Losing your money

Idaho Falls Post-Register editorial


MosWhy is the state of Idaho still in the cattle grazing business?

The state Lands Department leases almost 1.8 million acres to ranchers. On Saturday, The Idaho Statesman’s Rocky Barker said the agency lost $159,591 last year on grazing leases. The year before that, it lost $185,600.

Now you can argue that public lands cattle ranching has some benefits. It certainly contributes to rural Idaho’s economy. It maintains Idaho’s open spaces — because if ranchers quit the business, they’ll sell out to developers. State lands are open to the public. And grazing reduces grasses and other fuels, potentially keeping range fires in check.

All of which is legally irrelevant.

Idaho’s Constitution requires the state to manage these lands for “the maximum long-term financial return” to state endowments — largely public schools. For the past couple of years, ranchers got a $345,000 subsidy at the schools’ and taxpayers’ expense.

In contrast, the state made $38.5 million last year from its 800,000 acres of timber lands, and almost $2 million from its residential cottage leases.

So here are your choices:

n Change the Constitution to allow the rest of us to subsidize public lands livestock grazing. Good luck trying to get two-thirds of the House and Senate and a majority of Idahoans to swallow that morsel of special-interest legislation.

n Make ranchers pay more. Idaho now charges about $6 monthly per cow-calf combination — a lot more than the feds who get $1.56 but a lot less than private landlords who receive about $15. Ranchers say they can’t afford to pay a higher state fee.
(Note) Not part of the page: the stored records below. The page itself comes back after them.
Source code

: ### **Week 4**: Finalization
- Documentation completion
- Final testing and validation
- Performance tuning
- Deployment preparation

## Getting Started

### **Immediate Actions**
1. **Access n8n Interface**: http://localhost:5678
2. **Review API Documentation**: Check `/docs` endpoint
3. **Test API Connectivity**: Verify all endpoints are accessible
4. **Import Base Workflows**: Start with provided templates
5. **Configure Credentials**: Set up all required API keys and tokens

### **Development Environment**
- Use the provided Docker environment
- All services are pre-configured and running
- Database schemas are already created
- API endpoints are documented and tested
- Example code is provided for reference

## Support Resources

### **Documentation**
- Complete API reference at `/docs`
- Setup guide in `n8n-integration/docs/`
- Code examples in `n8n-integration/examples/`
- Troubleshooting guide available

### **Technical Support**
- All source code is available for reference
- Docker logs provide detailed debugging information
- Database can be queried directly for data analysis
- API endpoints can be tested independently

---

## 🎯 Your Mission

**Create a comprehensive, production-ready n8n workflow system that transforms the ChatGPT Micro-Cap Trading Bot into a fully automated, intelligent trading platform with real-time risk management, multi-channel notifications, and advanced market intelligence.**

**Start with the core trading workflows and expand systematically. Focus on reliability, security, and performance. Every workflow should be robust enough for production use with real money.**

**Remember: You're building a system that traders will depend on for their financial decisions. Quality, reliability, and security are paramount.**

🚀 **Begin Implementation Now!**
n Sell the under-performing lands and use the cash to buy assets that will earn the state — and the schools — real money. Since the state Constitution says Idaho can sell no more than 64,000 acres in any single year, this whole process would take 30 years.

n Exchange state holdings for Bureau of Land Management and Forest Service tracts. The state could consolidate its holdings, thereby reducing overhead. The feds would acquire and presumably maintain grazing lands. Indeed ranchers might pay less to use them. And the state might acquire through a series of land swaps more lucrative properties.

That last point seems to be the option of choice for both the Land Board and its chief critic, Western Watersheds Project Executive Director Jon Marvel.

State Lands Director Winston Wiggins wants to prune the under-performing parcels but remain in the grazing business. Grazing leases in eastern and southeastern Idaho actually turned a $500,000 profit last year. Marvel would move more aggressively.

Either way, the Land Board can’t dither here. An increasingly urbanized Idaho is losing money and patience.